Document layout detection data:
......
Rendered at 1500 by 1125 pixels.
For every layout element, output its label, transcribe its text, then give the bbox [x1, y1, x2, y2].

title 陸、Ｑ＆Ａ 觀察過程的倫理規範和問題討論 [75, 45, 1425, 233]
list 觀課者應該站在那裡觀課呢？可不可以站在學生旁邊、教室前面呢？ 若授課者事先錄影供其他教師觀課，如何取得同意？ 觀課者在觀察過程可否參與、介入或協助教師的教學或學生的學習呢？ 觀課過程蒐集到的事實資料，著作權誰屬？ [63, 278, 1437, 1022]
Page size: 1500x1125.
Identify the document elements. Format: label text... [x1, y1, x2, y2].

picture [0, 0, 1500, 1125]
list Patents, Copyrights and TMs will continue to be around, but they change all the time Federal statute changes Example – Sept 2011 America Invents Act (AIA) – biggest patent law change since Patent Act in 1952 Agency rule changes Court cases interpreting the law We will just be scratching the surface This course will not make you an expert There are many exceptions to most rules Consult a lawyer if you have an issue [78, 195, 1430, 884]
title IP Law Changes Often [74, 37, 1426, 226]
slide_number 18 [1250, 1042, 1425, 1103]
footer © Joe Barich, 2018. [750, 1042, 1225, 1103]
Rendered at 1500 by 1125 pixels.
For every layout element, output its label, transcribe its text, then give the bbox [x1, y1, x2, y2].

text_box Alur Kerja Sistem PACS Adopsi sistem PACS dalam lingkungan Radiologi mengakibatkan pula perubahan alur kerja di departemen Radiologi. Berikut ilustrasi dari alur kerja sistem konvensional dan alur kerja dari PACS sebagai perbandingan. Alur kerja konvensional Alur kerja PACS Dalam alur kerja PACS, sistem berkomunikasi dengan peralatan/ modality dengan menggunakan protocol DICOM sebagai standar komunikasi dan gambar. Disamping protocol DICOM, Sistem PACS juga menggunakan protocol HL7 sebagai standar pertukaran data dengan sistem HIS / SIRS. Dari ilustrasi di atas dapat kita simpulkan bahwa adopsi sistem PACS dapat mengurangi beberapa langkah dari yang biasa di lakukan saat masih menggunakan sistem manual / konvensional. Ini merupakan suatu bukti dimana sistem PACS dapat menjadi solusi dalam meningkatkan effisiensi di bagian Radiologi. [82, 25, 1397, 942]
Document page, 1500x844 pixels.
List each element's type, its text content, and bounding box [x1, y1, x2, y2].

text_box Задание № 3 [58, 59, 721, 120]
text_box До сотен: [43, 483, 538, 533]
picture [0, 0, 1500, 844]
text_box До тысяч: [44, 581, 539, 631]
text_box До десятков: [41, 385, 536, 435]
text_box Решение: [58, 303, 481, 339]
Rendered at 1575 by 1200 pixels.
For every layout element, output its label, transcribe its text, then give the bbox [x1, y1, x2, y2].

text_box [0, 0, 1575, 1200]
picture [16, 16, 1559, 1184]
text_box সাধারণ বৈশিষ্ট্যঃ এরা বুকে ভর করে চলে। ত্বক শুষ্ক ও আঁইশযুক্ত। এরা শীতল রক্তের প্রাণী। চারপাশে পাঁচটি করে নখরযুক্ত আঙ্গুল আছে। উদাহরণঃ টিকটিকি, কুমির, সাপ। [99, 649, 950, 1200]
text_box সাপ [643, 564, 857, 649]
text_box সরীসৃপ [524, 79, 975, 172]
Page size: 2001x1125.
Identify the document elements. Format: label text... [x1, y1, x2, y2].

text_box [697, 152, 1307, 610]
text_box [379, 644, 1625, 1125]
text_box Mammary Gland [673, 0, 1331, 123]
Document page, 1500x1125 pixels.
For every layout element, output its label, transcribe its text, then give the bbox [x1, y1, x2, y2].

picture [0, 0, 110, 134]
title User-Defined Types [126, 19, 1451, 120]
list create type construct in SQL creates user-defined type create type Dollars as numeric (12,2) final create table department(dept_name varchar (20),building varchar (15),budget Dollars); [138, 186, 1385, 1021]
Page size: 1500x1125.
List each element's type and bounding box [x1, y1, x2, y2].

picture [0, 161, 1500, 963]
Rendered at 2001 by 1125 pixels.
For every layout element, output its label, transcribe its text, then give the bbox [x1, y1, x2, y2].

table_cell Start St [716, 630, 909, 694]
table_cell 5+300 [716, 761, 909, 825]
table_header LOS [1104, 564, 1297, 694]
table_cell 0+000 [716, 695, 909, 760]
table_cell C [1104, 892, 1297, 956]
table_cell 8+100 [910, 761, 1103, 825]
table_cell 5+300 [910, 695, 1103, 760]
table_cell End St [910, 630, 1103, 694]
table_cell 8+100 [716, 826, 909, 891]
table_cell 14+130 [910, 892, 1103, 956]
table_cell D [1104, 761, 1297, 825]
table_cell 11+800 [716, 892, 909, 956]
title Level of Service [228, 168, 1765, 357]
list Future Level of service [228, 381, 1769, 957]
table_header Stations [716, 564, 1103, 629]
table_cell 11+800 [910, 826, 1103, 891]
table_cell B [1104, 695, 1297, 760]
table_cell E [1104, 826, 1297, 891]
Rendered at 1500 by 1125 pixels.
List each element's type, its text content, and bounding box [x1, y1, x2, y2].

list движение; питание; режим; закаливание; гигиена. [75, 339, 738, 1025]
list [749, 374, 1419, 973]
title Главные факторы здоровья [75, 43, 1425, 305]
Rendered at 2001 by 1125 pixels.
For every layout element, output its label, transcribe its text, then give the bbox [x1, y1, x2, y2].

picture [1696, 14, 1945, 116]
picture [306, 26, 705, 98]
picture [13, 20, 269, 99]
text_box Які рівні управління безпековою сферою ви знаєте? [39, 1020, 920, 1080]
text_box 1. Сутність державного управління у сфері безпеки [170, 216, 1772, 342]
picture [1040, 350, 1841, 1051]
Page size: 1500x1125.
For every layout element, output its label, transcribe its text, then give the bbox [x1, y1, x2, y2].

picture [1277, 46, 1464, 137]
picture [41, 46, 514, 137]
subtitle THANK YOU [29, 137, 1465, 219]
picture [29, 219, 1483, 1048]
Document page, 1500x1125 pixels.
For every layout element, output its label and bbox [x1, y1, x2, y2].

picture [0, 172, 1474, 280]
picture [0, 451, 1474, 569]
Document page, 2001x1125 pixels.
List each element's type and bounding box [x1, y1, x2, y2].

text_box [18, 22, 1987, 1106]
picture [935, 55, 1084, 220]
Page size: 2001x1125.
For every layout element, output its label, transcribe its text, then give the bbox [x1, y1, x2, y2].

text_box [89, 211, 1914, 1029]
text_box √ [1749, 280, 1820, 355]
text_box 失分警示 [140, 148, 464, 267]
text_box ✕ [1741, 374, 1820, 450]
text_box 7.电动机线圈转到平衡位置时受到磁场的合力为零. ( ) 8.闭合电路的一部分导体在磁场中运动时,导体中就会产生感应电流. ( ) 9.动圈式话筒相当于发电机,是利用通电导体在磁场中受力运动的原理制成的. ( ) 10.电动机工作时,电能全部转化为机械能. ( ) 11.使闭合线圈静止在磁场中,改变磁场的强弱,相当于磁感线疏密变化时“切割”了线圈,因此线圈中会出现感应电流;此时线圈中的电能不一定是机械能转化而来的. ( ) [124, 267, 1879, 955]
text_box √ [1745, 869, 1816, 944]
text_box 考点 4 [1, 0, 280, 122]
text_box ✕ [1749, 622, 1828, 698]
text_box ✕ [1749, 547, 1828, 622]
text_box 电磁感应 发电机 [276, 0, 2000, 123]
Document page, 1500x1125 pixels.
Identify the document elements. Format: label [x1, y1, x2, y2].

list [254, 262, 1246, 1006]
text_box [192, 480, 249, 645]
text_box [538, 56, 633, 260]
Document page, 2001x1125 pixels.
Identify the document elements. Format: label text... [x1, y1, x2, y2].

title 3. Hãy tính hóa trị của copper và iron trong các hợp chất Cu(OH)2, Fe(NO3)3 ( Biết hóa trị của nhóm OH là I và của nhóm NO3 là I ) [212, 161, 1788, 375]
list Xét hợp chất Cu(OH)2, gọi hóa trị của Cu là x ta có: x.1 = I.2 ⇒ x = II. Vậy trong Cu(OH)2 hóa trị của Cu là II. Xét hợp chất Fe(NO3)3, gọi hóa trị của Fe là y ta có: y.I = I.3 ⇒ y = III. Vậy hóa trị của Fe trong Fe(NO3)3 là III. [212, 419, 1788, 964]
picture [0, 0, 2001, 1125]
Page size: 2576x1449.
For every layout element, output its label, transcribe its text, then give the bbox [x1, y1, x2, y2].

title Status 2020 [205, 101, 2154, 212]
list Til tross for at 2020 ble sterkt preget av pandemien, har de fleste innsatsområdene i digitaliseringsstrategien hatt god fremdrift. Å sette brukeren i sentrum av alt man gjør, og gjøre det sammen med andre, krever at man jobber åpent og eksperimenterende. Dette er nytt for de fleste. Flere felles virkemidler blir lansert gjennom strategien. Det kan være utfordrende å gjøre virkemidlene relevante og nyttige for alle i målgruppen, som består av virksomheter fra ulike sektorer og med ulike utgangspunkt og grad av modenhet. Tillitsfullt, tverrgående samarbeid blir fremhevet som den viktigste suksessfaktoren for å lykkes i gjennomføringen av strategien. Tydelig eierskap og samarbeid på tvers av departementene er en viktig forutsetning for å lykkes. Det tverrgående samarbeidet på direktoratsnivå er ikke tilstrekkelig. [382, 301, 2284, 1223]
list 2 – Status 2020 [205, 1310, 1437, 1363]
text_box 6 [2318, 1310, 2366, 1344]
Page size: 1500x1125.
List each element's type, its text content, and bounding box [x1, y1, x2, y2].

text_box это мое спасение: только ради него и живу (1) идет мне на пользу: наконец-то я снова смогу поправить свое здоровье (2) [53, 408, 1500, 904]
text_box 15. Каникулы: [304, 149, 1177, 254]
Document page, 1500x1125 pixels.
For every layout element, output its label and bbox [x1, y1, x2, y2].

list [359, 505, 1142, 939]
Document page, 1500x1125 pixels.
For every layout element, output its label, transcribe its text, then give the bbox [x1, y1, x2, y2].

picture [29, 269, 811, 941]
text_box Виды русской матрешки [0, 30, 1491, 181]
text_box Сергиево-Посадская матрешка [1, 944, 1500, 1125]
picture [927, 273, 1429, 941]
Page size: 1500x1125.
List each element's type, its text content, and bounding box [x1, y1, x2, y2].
......
** Activity **
Print only the lines from the top of the data above down to the line holding "Document page, 1500x844 pixels.", inclusive.

** Written reply **
Rendered at 1500 by 1125 pixels.
For every layout element, output its label, transcribe its text, then give the bbox [x1, y1, x2, y2].

title 陸、Ｑ＆Ａ 觀察過程的倫理規範和問題討論 [75, 45, 1425, 233]
list 觀課者應該站在那裡觀課呢？可不可以站在學生旁邊、教室前面呢？ 若授課者事先錄影供其他教師觀課，如何取得同意？ 觀課者在觀察過程可否參與、介入或協助教師的教學或學生的學習呢？ 觀課過程蒐集到的事實資料，著作權誰屬？ [63, 278, 1437, 1022]
Page size: 1500x1125.
Identify the document elements. Format: label text... [x1, y1, x2, y2].

picture [0, 0, 1500, 1125]
list Patents, Copyrights and TMs will continue to be around, but they change all the time Federal statute changes Example – Sept 2011 America Invents Act (AIA) – biggest patent law change since Patent Act in 1952 Agency rule changes Court cases interpreting the law We will just be scratching the surface This course will not make you an expert There are many exceptions to most rules Consult a lawyer if you have an issue [78, 195, 1430, 884]
title IP Law Changes Often [74, 37, 1426, 226]
slide_number 18 [1250, 1042, 1425, 1103]
footer © Joe Barich, 2018. [750, 1042, 1225, 1103]
Rendered at 1500 by 1125 pixels.
For every layout element, output its label, transcribe its text, then give the bbox [x1, y1, x2, y2].

text_box Alur Kerja Sistem PACS Adopsi sistem PACS dalam lingkungan Radiologi mengakibatkan pula perubahan alur kerja di departemen Radiologi. Berikut ilustrasi dari alur kerja sistem konvensional dan alur kerja dari PACS sebagai perbandingan. Alur kerja konvensional Alur kerja PACS Dalam alur kerja PACS, sistem berkomunikasi dengan peralatan/ modality dengan menggunakan protocol DICOM sebagai standar komunikasi dan gambar. Disamping protocol DICOM, Sistem PACS juga menggunakan protocol HL7 sebagai standar pertukaran data dengan sistem HIS / SIRS. Dari ilustrasi di atas dapat kita simpulkan bahwa adopsi sistem PACS dapat mengurangi beberapa langkah dari yang biasa di lakukan saat masih menggunakan sistem manual / konvensional. Ini merupakan suatu bukti dimana sistem PACS dapat menjadi solusi dalam meningkatkan effisiensi di bagian Radiologi. [82, 25, 1397, 942]
Document page, 1500x844 pixels.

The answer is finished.